Taking out a second mortgage means you get a loan secured by your house on top of your first, or initial mortgage. This was once considered a desperate move by someone who couldn't keep up with debt or couldn't pay for his kids' college. However, when real estate was a gold mine, some homeowners more proactively used second mortgages to pay for major purchases. This has some financial benefits but isn't without risks to you and your property.
The phrase "second mortgage" means that you get another loan -- in addition to your mortgage -- secured by your property. Banks and lenders typically call this a home equity loan. It is a lump sum loan that you get based on the equity in your home. The bank allows you to borrow your home's equity with the caveat that if you don't pay the loan back, it has the right to foreclose or repossess the property. Lenders once doled out equity financing that made your combined first and second mortgage balances 100 percent of your home's value. A June 2010 Bankrate.com article noted creditors have been stricter since a credit market crisis that left many homeowners underwater. Some cap your combined ratio at 80 percent as of 2013.
Homeowners turn to second mortgages for several reasons. Funding college for your kids has long been a motive for tapping into home equity. Others have used equity loans to start businesses or to pay for major home renovation projects or repairs. An increasing number of homeowners are also using second mortgages to pay off credit card or personal loan debt as part of a debt consolidation move.
Relative to unsecured personal loans or credit cards, a second mortgage normally has a favorable interest rate, albeit higher than your first mortgage. By using a second mortgage for property improvements, debt consolidation and schooling, you are theoretically borrowing at a low rate to invest in things that should provide tangible financial benefit in the future. The interest on home-finance loans is also normally tax deductible. For homeowners, mortgage interest is a key deduction that lowers your tax obligation.

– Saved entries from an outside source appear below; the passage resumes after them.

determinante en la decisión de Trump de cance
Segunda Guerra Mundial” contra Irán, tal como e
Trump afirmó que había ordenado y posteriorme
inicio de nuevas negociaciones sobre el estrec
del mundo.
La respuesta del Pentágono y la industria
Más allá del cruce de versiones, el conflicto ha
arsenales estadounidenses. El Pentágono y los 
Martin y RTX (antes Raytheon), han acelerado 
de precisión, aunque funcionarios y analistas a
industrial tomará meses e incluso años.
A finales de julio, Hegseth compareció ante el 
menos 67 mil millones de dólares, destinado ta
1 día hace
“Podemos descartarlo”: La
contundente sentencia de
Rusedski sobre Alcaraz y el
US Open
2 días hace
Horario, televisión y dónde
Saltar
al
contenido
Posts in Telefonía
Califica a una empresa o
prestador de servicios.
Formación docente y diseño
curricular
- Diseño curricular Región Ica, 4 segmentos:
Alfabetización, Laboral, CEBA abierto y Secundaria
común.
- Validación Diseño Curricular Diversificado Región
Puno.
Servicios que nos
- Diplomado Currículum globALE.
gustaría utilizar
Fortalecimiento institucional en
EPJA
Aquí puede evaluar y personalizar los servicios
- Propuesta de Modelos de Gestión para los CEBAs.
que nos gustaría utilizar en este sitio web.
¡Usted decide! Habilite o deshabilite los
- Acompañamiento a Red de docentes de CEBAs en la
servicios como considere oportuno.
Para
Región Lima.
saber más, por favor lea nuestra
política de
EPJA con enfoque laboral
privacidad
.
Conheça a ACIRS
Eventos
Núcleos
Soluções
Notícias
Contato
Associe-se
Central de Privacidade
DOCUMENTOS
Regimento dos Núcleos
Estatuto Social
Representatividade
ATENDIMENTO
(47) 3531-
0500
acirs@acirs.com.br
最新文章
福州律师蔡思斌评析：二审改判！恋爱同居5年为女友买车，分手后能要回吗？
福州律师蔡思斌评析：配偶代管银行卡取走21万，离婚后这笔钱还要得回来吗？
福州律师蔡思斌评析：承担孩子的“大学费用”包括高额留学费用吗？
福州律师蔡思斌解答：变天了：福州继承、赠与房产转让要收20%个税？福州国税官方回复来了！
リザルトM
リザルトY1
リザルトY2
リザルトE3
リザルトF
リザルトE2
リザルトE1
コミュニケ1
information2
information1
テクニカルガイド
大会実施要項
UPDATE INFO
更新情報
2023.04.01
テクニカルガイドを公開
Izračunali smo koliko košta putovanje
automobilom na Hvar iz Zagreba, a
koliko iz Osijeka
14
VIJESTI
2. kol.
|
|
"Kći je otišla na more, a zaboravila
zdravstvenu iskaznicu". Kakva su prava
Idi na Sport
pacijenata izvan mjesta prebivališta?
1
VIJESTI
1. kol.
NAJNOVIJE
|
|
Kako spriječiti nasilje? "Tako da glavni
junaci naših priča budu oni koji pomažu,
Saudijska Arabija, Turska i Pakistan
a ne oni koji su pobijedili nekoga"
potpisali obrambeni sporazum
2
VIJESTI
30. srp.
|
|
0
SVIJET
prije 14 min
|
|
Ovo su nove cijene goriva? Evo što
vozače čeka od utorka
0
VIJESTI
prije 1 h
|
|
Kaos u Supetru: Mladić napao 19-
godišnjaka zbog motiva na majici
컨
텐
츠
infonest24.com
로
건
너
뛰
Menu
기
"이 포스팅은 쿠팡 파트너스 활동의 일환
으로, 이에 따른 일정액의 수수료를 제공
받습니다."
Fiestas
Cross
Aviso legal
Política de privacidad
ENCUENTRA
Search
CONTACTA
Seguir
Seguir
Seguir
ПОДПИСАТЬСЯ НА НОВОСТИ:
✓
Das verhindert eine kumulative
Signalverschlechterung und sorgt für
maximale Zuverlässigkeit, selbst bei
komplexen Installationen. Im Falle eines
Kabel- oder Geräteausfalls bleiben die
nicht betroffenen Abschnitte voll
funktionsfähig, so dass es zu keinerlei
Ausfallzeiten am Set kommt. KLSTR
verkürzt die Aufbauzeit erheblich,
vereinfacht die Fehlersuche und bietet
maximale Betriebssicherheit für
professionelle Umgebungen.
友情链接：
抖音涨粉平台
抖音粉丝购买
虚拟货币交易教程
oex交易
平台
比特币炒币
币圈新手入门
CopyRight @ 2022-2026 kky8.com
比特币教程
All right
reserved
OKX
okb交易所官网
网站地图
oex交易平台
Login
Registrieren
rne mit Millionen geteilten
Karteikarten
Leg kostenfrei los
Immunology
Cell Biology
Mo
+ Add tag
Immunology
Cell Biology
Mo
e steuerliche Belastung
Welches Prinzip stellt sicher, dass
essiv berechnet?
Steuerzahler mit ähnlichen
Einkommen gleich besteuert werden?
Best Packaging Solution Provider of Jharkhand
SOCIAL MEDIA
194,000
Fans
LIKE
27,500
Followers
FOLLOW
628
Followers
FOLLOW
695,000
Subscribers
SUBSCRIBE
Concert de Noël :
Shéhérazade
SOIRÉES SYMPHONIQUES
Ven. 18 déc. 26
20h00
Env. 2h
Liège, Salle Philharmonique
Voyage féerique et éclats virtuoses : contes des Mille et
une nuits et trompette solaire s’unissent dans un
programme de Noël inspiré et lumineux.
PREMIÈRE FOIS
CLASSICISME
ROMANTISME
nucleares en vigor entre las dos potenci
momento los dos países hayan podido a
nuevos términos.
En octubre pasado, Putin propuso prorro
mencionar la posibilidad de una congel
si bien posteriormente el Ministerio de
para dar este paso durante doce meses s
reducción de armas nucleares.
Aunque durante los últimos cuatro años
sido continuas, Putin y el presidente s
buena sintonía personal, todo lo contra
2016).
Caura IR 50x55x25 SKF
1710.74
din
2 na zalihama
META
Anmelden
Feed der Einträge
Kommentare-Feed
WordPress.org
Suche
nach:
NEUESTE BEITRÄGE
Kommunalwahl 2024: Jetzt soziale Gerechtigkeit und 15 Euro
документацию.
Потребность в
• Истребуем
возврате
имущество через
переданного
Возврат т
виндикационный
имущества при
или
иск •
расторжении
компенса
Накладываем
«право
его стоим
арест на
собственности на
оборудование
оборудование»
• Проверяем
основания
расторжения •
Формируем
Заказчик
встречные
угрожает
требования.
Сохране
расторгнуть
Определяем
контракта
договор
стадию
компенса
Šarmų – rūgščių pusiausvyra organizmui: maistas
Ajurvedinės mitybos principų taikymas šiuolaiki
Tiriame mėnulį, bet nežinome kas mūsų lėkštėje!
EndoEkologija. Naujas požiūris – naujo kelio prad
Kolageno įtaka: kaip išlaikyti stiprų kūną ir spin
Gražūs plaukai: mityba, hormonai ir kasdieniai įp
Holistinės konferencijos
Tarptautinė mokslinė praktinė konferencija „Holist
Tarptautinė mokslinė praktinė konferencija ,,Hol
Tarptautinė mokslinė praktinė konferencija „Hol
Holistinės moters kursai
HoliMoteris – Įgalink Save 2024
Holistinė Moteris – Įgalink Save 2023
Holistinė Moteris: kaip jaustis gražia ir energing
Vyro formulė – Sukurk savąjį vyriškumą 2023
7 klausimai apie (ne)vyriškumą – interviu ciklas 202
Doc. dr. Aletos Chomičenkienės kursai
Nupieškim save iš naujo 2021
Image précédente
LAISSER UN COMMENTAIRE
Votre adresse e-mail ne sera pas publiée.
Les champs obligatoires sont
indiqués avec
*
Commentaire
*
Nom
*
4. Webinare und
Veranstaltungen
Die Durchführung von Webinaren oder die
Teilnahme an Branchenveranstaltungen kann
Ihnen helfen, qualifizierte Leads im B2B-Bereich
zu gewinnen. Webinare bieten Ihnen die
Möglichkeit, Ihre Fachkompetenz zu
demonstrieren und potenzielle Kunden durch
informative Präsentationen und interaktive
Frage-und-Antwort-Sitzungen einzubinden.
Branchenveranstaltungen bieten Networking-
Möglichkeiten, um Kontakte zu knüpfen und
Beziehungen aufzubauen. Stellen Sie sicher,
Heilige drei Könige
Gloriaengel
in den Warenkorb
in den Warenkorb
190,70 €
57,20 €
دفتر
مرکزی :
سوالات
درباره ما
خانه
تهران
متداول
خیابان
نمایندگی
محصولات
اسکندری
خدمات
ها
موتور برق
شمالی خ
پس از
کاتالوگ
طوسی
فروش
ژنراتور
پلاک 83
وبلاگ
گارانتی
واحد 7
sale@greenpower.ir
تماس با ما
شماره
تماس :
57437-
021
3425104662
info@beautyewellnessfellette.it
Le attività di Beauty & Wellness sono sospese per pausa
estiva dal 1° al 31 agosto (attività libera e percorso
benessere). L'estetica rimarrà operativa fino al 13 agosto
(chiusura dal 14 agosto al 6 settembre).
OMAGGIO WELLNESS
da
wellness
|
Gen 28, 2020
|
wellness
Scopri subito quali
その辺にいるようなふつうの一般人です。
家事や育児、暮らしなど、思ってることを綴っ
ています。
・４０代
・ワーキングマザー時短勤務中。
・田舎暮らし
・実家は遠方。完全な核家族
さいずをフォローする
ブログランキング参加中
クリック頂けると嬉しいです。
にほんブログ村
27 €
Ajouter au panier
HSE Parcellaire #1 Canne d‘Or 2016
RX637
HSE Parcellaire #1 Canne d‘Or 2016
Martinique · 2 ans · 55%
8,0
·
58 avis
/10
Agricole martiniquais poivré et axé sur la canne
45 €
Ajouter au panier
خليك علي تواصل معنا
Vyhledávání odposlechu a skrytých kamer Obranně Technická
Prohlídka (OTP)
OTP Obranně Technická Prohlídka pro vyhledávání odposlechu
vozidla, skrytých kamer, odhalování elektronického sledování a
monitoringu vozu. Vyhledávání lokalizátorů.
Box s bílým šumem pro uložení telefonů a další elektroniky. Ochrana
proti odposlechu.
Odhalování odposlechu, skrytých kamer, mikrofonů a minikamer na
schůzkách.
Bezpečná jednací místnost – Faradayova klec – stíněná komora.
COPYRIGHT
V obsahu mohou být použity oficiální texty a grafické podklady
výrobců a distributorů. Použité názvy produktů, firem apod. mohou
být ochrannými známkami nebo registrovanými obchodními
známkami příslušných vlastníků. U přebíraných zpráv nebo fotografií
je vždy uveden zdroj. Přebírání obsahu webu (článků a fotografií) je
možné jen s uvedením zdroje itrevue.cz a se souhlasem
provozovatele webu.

Homeowners have become more accepting of the risks of second mortgages, but the risks are plentiful. The most extreme risk of taking on additional home-secured financing is further extending your home as collateral on loans. The risk of using equity financing for debt consolidation is that you increase your home-financed debt, and now your credit cards are freed up for more spending. Additionally, homeowners who take on too much second mortgage financing may spend money on less essential items.